Menteri Pertahanan Joav Galant bertindak sebagai mediator dalam koalisi pemerintah. Menanggapi pernyataan Cadangan Angkatan Udara Jumat lalu, Galant mengatakan dia ingin mencari “konsensus”. Pada bulan Maret, menteri tersebut menyerukan agar reformasi dihentikan dan memperingatkan konsekuensinya terhadap keamanan nasional. Netanyahu kemudian memecat rekannya di Partai Likud, tetapi harus membawanya kembali ke kabinet setelah mendapat kritik besar dari publik.
Apa berikutnya?
Pertama, pihak berwenang bersiap menghadapi protes yang semakin meningkat: Kepala Polisi Kobi Schabtai mengatakan kepada Channel 12 News bahwa polisi sedang bersiap untuk mencegah pengunjuk rasa menerobos masuk ke Knesset.
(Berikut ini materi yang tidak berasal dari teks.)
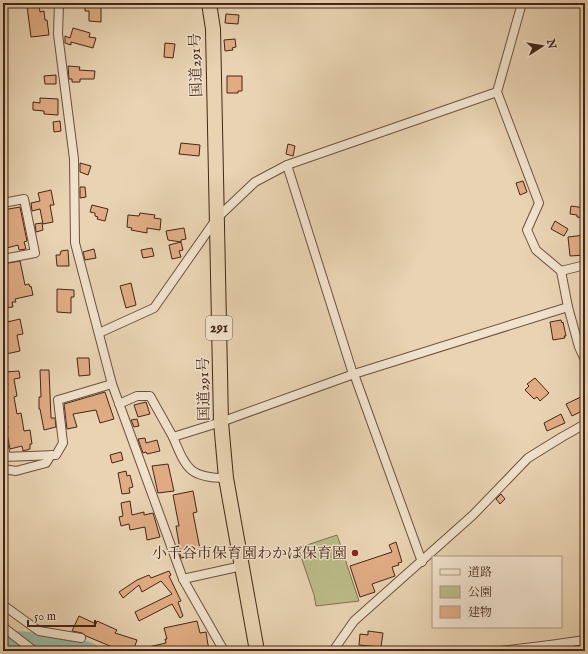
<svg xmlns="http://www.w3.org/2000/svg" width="588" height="654" font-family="'IM FELL English','Noto Serif JP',serif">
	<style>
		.green { fill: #bcbb88; stroke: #817050 }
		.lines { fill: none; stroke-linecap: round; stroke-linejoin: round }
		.river { stroke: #99b9a6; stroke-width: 16 }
		.building { fill: #e1ac84; stroke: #462517 }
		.street-casing { stroke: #6f503e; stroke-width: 10 }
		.highway-casing { stroke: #462517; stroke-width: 16 }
		.street { stroke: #f1e2cd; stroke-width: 8 }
		.highway { stroke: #e9d3b2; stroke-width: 14 }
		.poi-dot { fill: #8f2418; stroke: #f1e2cd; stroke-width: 1.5 }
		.labels { text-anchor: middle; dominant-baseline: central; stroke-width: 3; stroke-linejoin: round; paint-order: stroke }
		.shield { fill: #f1e2cd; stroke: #795e4e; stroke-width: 1 }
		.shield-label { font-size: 14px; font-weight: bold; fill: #462517 }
		.street-label { font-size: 15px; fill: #462517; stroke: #f1e2cd }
		.poi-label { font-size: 15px; fill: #462517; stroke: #f1e2cd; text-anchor: end }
	</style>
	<rect width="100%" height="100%" fill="#e9d3b2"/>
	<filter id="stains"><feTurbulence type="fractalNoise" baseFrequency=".005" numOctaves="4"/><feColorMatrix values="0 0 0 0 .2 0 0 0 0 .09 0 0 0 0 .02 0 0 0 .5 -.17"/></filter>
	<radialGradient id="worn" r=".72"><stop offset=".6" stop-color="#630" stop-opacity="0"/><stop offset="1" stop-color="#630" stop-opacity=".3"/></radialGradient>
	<!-- green -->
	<g class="green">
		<polygon points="337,535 359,601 316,606 314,595 298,548"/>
		<polygon points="585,644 585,651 554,651 557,648"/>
	</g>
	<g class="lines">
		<!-- river -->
		<polyline class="river" points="3,638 67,643 91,651"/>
	</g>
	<!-- building -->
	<g class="building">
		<polygon points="85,3 101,3 101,22 89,21 89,11 85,11"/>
		<polygon points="39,5 40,12 44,11 45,20 47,20 49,35 31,37 27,6"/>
		<polygon points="226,14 239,15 238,24 225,23"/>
		<polygon points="73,28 90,33 89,37 96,38 93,48 71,42 71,45 65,43 65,36 70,38"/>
		<polygon points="235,39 236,47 232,48 233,50 225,51 224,40"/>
		<polygon points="165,43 175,44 173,58 164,57"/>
		<polygon points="68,66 80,67 79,70 95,71 94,79 80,79 80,82 72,82 72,79 69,79"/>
		<polygon points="56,75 56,84 45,84 44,76"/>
		<polygon points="227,76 242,76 242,91 238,91 238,93 227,93"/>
		<polygon points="40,98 58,99 58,115 44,114 44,111 33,110 33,102 40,103"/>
		<polygon points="60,121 61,131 54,132 53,122"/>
		<polygon points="181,143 200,145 199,156 179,154"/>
		<polygon points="288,144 295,146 293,156 286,154"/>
		<polygon points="80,163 91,166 88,175 80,172"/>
		<polygon points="523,181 527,192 520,195 516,183"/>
		<polygon points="80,187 85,187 86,197 80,198"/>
		<polygon points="51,190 54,205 50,205 53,222 43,224 40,209 32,211 31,203 40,201 38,193"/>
		<polygon points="92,205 108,209 105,221 97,219 98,217 95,216 95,213 90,212"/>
		<polygon points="571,206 585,208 584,218 577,217 577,215 570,214"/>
		<polygon points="20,207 27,241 24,242 26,249 19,250 18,245 3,249 3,210"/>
		<polygon points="140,213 155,215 154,218 161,219 160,230 147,228 147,233 131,230 132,228 127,227 128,215 139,216"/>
		<polygon points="555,221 568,229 564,236 551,229"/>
		<polygon points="42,223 43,230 36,232 35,224"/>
		<polygon points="184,228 186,239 181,240 181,242 168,240 166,231"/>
		<polygon points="585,235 585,255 570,256 568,237"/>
		<polygon points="181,242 183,250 179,251 181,257 172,259 169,245"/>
		<polygon points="152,248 154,256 143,258 141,250"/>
		<polygon points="94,249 96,258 85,260 83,252"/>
		<polygon points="68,250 69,266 57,266 56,255 60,255 61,251"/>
		<polygon points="20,261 25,285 29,284 30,287 31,286 33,295 15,299 16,302 12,302 13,307 3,308 3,264"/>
		<polygon points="131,283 136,305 126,308 120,286"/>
		<polygon points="57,289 74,290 74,297 71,297 71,313 57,312"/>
		<polygon points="20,319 23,334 17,335 20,351 6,354 3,338 3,323"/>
		<polygon points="561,320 562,323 563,322 566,336 564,336 565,338 553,340 550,322"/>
		<polygon points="77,358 89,358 90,375 79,376"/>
		<polygon points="40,370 49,370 51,418 55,418 56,427 44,430 40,409 39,409 39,397 41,397"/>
		<polygon points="19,371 20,378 14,379 17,396 14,397 17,414 21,413 24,431 30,430 32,444 30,444 30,449 23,451 22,446 10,449 6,429 8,428 3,404 3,391 6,390 5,386 8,385 5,372"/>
		<polygon points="535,378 549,393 540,401 537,397 534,399 525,390 529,386 527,384"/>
		<polygon points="105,392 114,419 100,423 96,410 73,414 77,427 67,429 64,404"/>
		<polygon points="585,395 585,419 584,419 580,412 572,416 566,404"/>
		<polygon points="146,402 150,414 138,417 134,405"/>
		<polygon points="561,414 565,423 547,431 544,423"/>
		<polygon points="137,419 139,426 134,427 131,420"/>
		<polygon points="145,438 146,443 157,440 160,451 147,454 146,452 143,453 138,439"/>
		<polygon points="121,452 123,460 112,463 110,455"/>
		<polygon points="168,464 174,491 158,493 152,466"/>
		<polygon points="126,471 127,476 130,475 133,487 129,488 130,493 122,494 118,473"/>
		<polygon points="193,491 197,512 193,513 200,549 190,551 191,556 181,558 179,551 180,550 176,526 179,526 173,495"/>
		<polygon points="501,494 505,499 500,504 496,499"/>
		<polygon points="130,501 132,515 144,512 144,515 153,513 160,537 147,540 145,527 130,530 129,524 121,526 119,517 123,516 121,503"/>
		<polygon points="396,542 402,562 398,563 399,565 392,567 395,576 372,584 375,592 360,597 350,566 392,552 389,545"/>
		<polygon points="169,571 171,575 169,576 181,601 178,602 183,616 180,618 172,604 139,621 135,612 172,594 161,581 142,592 139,585 123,598 119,592 137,580 149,575 151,578"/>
		<polygon points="79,616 96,624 97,621 117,630 115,633 137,640 133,651 122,651 86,636 82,633 72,631"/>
		<polygon points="197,621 200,633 206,632 209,651 144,651 144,648 166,643 165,639 167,639 164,628"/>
		<polygon points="368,631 383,633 381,647 359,645 360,634 368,635"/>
	</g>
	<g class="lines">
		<!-- street casing -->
		<g class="street-casing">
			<g id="street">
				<polyline points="59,3 58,34 74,159 75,243 112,384 183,579 224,651"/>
				<polyline points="522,3 497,92 539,203 527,230 536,250 561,271 568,307 579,347 585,360"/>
				<polyline points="287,165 353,374"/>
				<polyline points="3,203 24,199 35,253 3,259"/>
				<polyline points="561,271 585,265"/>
				<polyline points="99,333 154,308 217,218 255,182 287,165 497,92"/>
				<polyline points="354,374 422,562"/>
				<polyline points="119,404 137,396 150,396 173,437 221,422 354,374 568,307"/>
				<path d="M173,437C186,468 189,478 226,478"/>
				<polyline points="3,443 6,456"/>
				<polyline points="3,457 56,455 63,443 58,400 112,384"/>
				<polyline points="3,469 16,471 46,463 51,455"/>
				<polyline points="183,579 242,566"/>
				<polyline points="3,605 39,631 81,638"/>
				<polyline points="3,627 34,651"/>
				<polyline points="333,651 354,621 473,515 528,458 562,437 585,424"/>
				<polyline points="500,651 550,645"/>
				<polyline points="551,651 550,645 585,640"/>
			</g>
		</g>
		<!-- highway casing -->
		<g class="highway-casing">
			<polyline id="highway" points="209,3 213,29 221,422 226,478 257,651"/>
		</g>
		<!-- street -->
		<use href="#street" class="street"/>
		<!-- highway -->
		<use href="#highway" class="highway"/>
	</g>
	<!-- markers -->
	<circle class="poi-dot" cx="355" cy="553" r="4"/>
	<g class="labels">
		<!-- shield labels -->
		<rect class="shield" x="206" y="316" width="26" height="24" rx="3"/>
		<g class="shield-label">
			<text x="219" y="328">291</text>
		</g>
		<!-- street labels -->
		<g class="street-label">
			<text transform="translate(196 65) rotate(-92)">国道291号</text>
			<text transform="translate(204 389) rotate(-91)">国道291号</text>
		</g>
		<!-- poi labels -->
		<g class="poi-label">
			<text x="347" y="553">小千谷市保育園わかば保育園</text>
		</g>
	</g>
	<!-- margin -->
	<rect width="588" height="654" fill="none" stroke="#e9d3b2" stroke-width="16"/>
	<rect x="4" y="4" width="580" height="646" fill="none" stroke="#462517" stroke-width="2"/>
	<rect x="8" y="8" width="572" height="638" fill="none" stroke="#462517"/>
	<!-- legend -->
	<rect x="432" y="556" width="130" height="72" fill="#f1e2cd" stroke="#ad9684"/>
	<rect x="440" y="569" width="20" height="6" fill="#f1e2cd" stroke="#ad9684"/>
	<text x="468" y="576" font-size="12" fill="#462517">道路</text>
	<rect x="440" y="586" width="20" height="12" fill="#bcbb88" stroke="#ad9684"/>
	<text x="468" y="596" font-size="12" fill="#462517">公園</text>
	<rect x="440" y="606" width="20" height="12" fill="#e1ac84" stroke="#ad9684"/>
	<text x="468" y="616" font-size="12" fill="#462517">建物</text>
	<!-- north arrow -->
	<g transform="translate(542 46) rotate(78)" stroke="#f1e2cd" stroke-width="3" paint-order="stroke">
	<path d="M0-3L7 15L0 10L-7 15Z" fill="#462517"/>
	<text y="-6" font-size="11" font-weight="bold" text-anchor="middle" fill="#462517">N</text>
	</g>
	<!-- scale -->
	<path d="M28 620v6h67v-6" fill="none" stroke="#462517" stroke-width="2"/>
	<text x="34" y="620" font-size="12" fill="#462517" stroke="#f1e2cd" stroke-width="3" paint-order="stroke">50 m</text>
	<rect width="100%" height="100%" filter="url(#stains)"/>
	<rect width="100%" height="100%" fill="url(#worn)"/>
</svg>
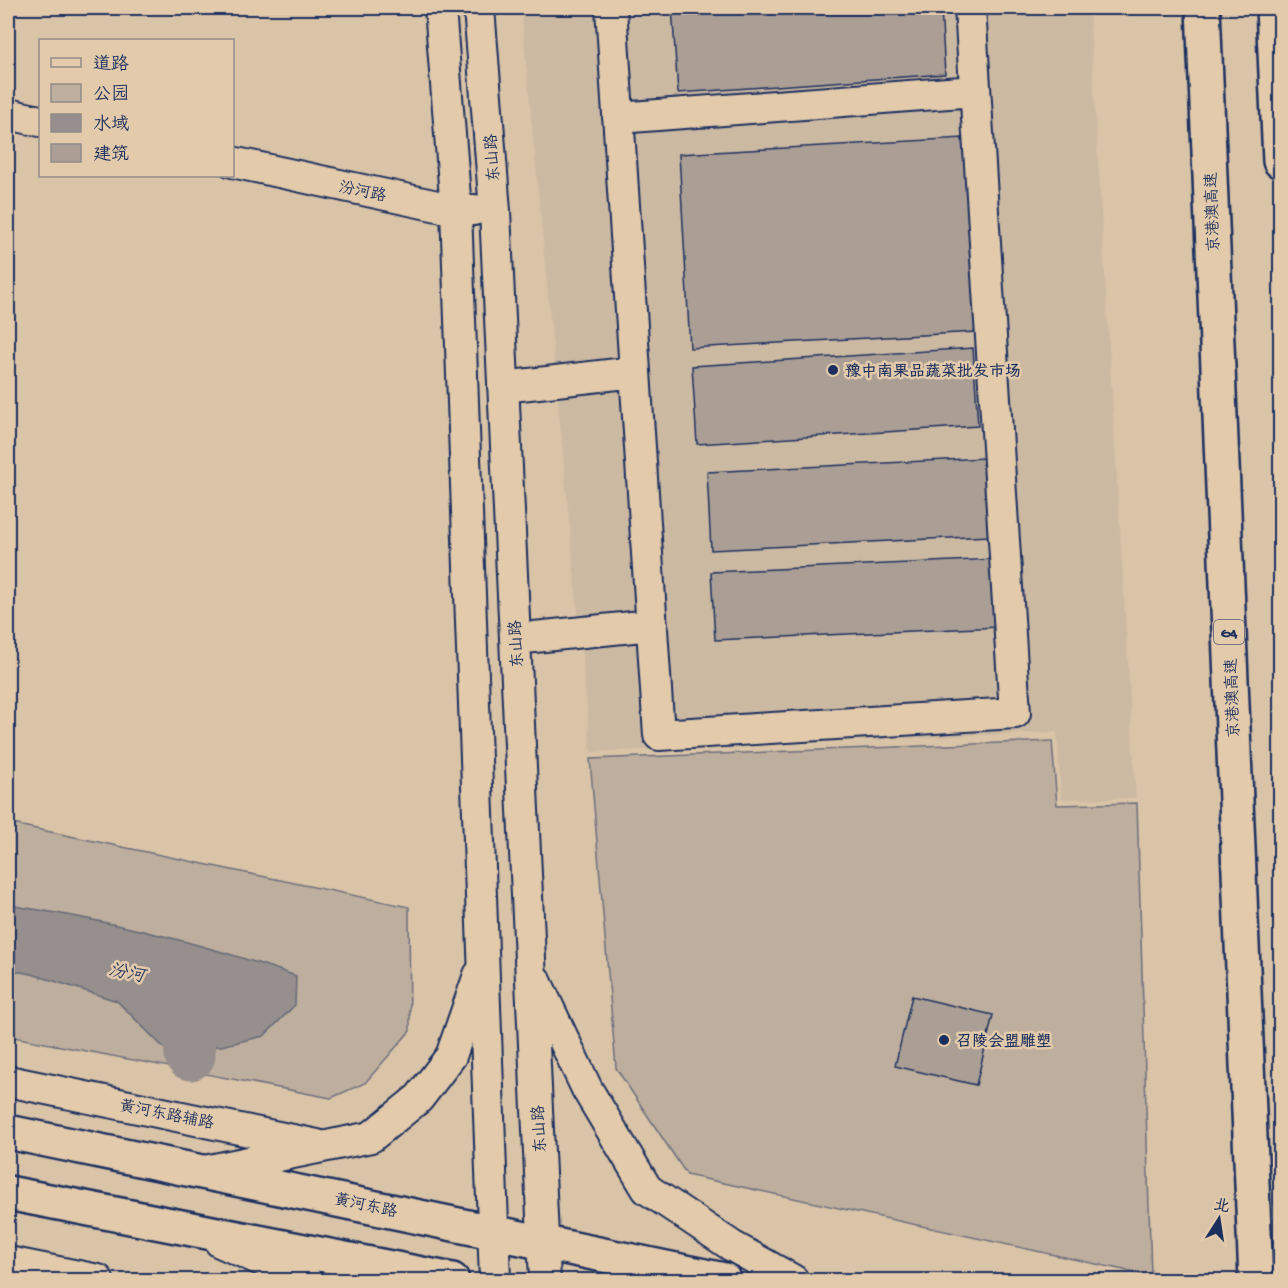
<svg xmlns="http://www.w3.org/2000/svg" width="1288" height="1288" viewBox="0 0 1288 1288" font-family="'Gochi Hand','LXGW WenKai TC',sans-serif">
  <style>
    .built { fill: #ccb9a2 }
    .green { fill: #beae9d; stroke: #6c6e7e; stroke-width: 1.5 }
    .water { fill: #968f8d; stroke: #65697a; stroke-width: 1.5 }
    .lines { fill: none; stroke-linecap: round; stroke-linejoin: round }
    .river { stroke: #968f8d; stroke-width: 51 }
    .building { fill: #ab9f95; stroke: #1b2f5e; stroke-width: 1.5 }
    .minor-casing { stroke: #1b2f5e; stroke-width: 34 }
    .major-casing { stroke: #1b2f5e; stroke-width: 38 }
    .highway-casing { stroke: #1b2f5e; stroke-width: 38 }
    .minor { stroke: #e2caaa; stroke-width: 30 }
    .major { stroke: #e2caaa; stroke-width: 33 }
    .highway { stroke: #e2caaa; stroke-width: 33 }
    .poi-dot { fill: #1b2f5e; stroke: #e2caaa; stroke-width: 2 }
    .labels { text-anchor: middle; stroke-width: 5; stroke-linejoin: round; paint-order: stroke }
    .shield { fill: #e2caaa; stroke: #575e75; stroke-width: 1.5 }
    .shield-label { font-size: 15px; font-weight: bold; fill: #1b2f5e }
    .street-label { font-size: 16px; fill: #1b2f5e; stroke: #e2caaa }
    .poi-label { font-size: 16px; font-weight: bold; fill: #1b2f5e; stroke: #e2caaa; text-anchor: start }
    .water-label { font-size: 18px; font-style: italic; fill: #2d3d65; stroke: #e2caaa }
  </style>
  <rect width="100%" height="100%" fill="#dac4a7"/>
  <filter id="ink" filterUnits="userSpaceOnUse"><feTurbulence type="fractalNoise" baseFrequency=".0167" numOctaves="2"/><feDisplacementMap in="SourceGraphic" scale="12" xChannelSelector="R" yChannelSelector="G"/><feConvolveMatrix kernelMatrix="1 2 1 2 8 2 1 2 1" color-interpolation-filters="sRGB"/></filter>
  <g filter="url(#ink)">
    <path class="built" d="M521 8H1089L1136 798 1061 799 1057 732 591 752Z"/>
    <path class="green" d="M1052 741 1057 805 1137 803 1151 1276 687 1175 616 1068 590 759Z
      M8 823 409 907 410 1031 365 1083 331 1098 8 1036Z"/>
    <path class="water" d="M8 905C107 920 201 942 296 976L295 1005 264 1036 221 1046 165 1049 117 1001 32 974 8 970Z"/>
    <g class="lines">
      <path class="river" d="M167 986 187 1001 190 1055"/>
    </g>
    <path class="building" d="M672 8H941L945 74 678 93Z
      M964 138 976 332 690 348 679 154Z
      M973 348 978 426 697 444 692 366Z
      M985 458 989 536 711 550 707 472Z
      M996 559 999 627 715 640 711 572Z
      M912 996 993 1015 976 1085 895 1066Z"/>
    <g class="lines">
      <defs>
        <path id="minor" d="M440 8 456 210 495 1280
          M479 8 495 211 545 1280
          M611 8 659 735 1015 713 970 8
          M8 114 40 121
          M618 118 975 91
          M232 162 456 210H474
          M503 387 635 372
          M515 639 652 625
          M536 981 587 1089 647 1189 732 1246 793 1280
          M8 1081 317 1145
          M205 1171 371 1137 419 1098 451 1056 479 975
          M220 1242 306 1280
          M8 1262 98 1280"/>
        <path id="major" d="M8 1132 724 1280
          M8 1193 452 1280"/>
        <path id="highway" d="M1203 8 1256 1280
          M1273 8 1280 161"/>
      </defs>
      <use href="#minor" class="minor-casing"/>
      <use href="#major" class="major-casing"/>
      <use href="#highway" class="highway-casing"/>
      <use href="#minor" class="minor"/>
      <use href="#major" class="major"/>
      <use href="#highway" class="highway"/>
    </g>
  </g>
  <g class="poi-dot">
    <circle cx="833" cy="370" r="6"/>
    <circle cx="944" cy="1040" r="6"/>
  </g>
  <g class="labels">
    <rect class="shield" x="1214" y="620" width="30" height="24" rx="4.5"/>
    <g class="shield-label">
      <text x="1229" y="637">G4</text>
    </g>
    <g class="street-label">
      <text transform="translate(491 158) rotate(-94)" y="6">东山路</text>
      <text transform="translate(363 190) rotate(12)" y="6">汾河路</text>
      <text transform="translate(1211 212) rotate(-92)" y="6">京港澳高速</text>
      <text transform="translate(515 644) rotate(-93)" y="6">东山路</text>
      <text transform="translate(1231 698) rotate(-92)" y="6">京港澳高速</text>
      <text transform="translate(167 1113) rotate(11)" y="6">黄河东路辅路</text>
      <text transform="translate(538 1129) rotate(-93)" y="6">东山路</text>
      <text transform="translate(366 1204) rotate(12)" y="6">黄河东路</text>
    </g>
    <g class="poi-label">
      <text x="845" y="376">豫中南果品蔬菜批发市场</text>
      <text x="956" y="1046">召陵会盟雕塑</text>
    </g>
    <g class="water-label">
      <text transform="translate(127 972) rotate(12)" y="6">汾河</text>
    </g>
  </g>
  <rect width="1288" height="1288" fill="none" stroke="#e2caaa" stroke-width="30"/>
  <rect x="15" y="15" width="1258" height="1258" fill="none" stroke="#1b2f5e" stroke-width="2" filter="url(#ink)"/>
  <rect x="39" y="39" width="195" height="138" fill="#e2caaa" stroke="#928c8c" stroke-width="1.5"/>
  <rect x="51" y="58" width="30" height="9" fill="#e2caaa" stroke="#928c8c" stroke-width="1.5"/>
  <text x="93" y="69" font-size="18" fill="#1b2f5e">道路</text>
  <rect x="51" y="84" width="30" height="18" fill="#beae9d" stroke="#928c8c" stroke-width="1.5"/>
  <text x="93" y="99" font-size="18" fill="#1b2f5e">公园</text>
  <rect x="51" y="114" width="30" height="18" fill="#968f8d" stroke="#928c8c" stroke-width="1.5"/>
  <text x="93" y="129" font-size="18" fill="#1b2f5e">水域</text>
  <rect x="51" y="144" width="30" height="18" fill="#ab9f95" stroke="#928c8c" stroke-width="1.5"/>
  <text x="93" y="159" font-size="18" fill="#1b2f5e">建筑</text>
  <g transform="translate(1219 1219) rotate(12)" stroke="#e2caaa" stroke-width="4.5" paint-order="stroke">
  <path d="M0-4.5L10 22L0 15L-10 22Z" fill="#1b2f5e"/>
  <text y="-9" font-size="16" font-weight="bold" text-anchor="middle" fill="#1b2f5e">北</text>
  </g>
</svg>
Kelompok masyarakat sipil seperti Gerakan untuk Pemerintahan Berkualitas mengumumkan segera setelah pemungutan suara di Knesset bahwa mereka akan meminta revisi klausul kecukupan ditinjau oleh Mahkamah Agung. Oleh karena itu, para hakim harus melihat apakah pelemahan sebagian yang dilakukannya bersifat konstitusional. Jika mereka menjawab tidak, Israel pasti berada di ambang krisis nasional. Untuk menghindari hal ini, pemerintah mungkin harus membatalkan reformasi peradilan – sebuah skenario yang sudah diperkirakan oleh para pengamat bahwa koalisi akan bubar.